Shorter Neg. Battery Cable
I spent extra time making sure the battery terminals and solenoid connections were clean this fall in order to head off this very situation. I've never been impressed with the puny factory battery cables and especially the super-long negative cable. My plan is to replace it with a heavier gauge, shorter cable--grounded to the front of the motor. I've not tried jumping the solenoid to start the truck yet, but will do that first.
Does anyone know why it would need to be so long anyway? ...or have any ideas/suggestions. Thanks!
https://www.ford-trucks.com/forums/8...ast-night.html
Quick gave me the same advice and upon searching you will find that the spade connector is the culprit most of the time. It just didn't happen to be with my truck.
Bottom line is that it could be a number of things so what you do is rule them out in order of how easy they are to rule out. So here is how I would do it if I had to do it all over again. I would have saved myself countless hours.
1. Clean all connections (you say you already did this)
2. you get the click so your relay is probably OK. I wouldn't go out and get a new one just yet.
3. Use jumper cables to bypass (augment) battery cables. Drop one end of the cables down next to the engine to the starter and clip them on where the cables clip on. Clip the other ends to the battery. If the truck starts then you know at least one of your cables is bad (my positive cable was corroded where it went into the terminal.) If no start then its probably not cables.
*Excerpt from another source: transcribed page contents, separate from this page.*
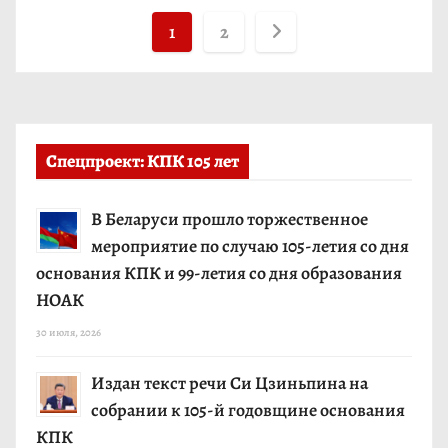
Н
1
2
а
в
и
Спецпроект: КПК 105 лет
г
В Беларуси прошло торжественное
а
мероприятие по случаю 105-летия со дня
основания КПК и 99-летия со дня образования
ц
НОАК
и
30 июля, 2026
я
Издан текст речи Си Цзиньпина на
п
собрании к 105-й годовщине основания
КПК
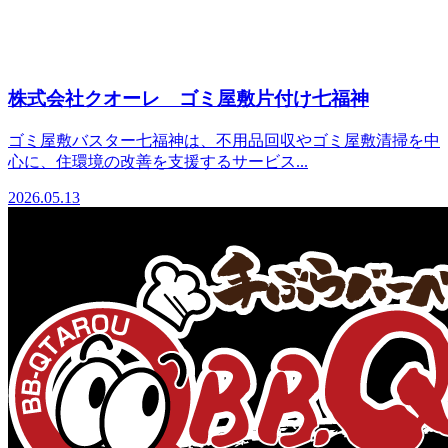
株式会社クオーレ ゴミ屋敷片付け七福神
ゴミ屋敷バスター七福神は、不用品回収やゴミ屋敷清掃を中
心に、住環境の改善を支援するサービス...
2026.05.13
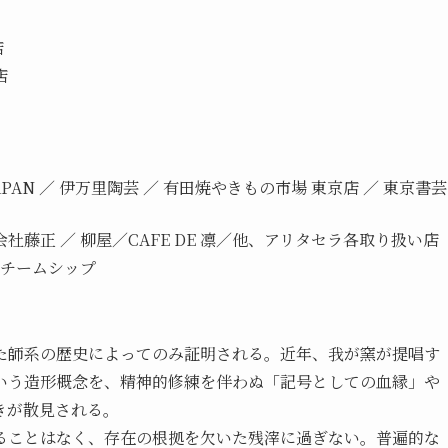
店
店
 PIECE JAPAN ／ 伊万里陶芸 ／ 有田焼やきもの市場 東京店 ／ 東京書芸
会社藤正 ／ 柳屋／CAFE DE 凛／他、アリタセラ各取り扱い店
スチームシップ
た師系の歴史によってのみ証明される。近年、我が窯が提唱す
いう造形概念を、精神的修練を伴わぬ「記号としての血縁」や
きが散見される。
ることはなく、存在の根拠を欠いた残滓に過ぎない。普遍的な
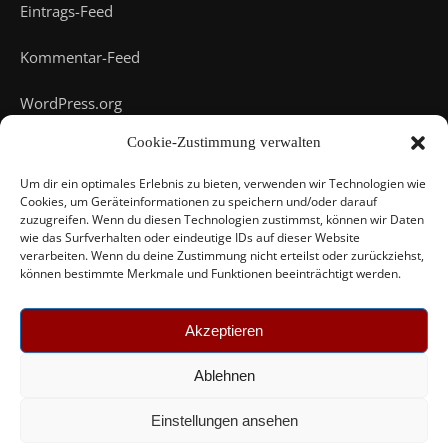
Eintrags-Feed
Kommentar-Feed
WordPress.org
Cookie-Zustimmung verwalten
Um dir ein optimales Erlebnis zu bieten, verwenden wir Technologien wie
Cookies, um Geräteinformationen zu speichern und/oder darauf
zuzugreifen. Wenn du diesen Technologien zustimmst, können wir Daten
wie das Surfverhalten oder eindeutige IDs auf dieser Website
verarbeiten. Wenn du deine Zustimmung nicht erteilst oder zurückziehst,
können bestimmte Merkmale und Funktionen beeinträchtigt werden.
Akzeptieren
Grenzkino © 2026 | Design by
Vi Wolfram
Ablehnen
Einstellungen ansehen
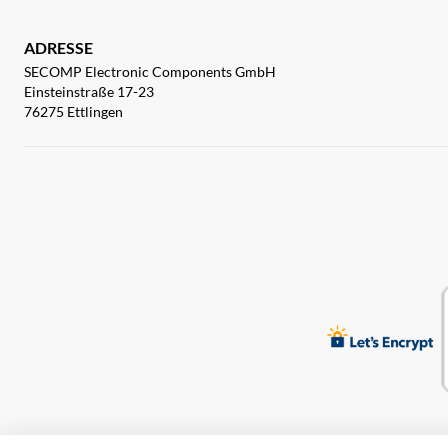
ADRESSE
SECOMP Electronic Components GmbH
Einsteinstraße 17-23
76275 Ettlingen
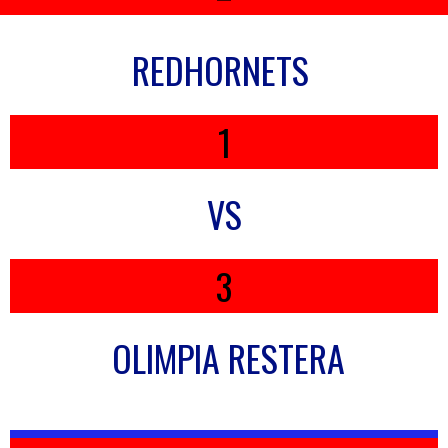
REDHORNETS
1
VS
3
OLIMPIA RESTERA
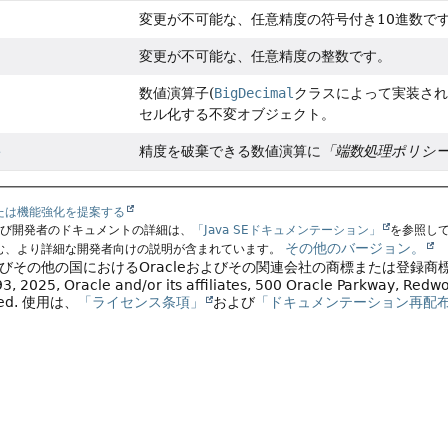
変更が不可能な、任意精度の符号付き10進数で
変更が不可能な、任意精度の整数です。
数値演算子(
BigDecimal
クラスによって実装され
セル化する不変オブジェクト。
精度を破棄できる数値演算に
「端数処理ポリシ
e
たは機能強化を提案する
よび開発者のドキュメントの詳細は、
「Java SEドキュメンテーション」
を参照し
その他のバージョン。
む、より詳細な開発者向けの説明が含まれています。
よびその他の国におけるOracleおよびその関連会社の商標または登録商
, 2025, Oracle and/or its affiliates, 500 Oracle Parkway, Red
ved.
使用は、
「ライセンス条項」
および
「ドキュメンテーション再配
If it's a cable, disconnect one of the jumper ends at the battery and try to restart again. If it starts then it wasn't the cable on that side you disconnected. Disconnect the other just to make sure.
4. Clean/replace spade connector. I just cut off the OE part and crimped on another. I covered it in black heat shrink first. This takes all of 5-10 minutes.
5. Refurbish/replace starter. I did this as step 2. Bought a rebuild kit for $30 at Checker and spent at least an hour doing the rebuild. If I'd have done step 2 before this step, I'd have saved myself a ton of time. No biggie though, now I have a new spade terminal and rebuilt starter (The rear bushing was shot anyway.)
That's about all I've got so good luck knock yourself out. That jumper cable idea was a great trick. I wish I'd have thought of it.
I did get her started tonight after jumping from the neg. post to the engine block. It fired up IMMEDIATELY once I had a good connection....faster than I've ever witnessed before. I'm going to spend more time on this soon. I won't be surprised to find more than one bum cable.
Sounds like you need a negative cable. What I found in my red cable was that the corrosion from the terminal made it down into the cable insulation quite a ways. I cut off 4-5 inches and there was still gunk down there. I'm guessing the problem was where the cable is soldered into the terminal. When I finally replace it I'm gonna check it real good at the connecting point and I bet it's real corroded in there. I bet the cold probably contracted things enough that the connection isn't much good anymore. It's probably the same with your negarive cable.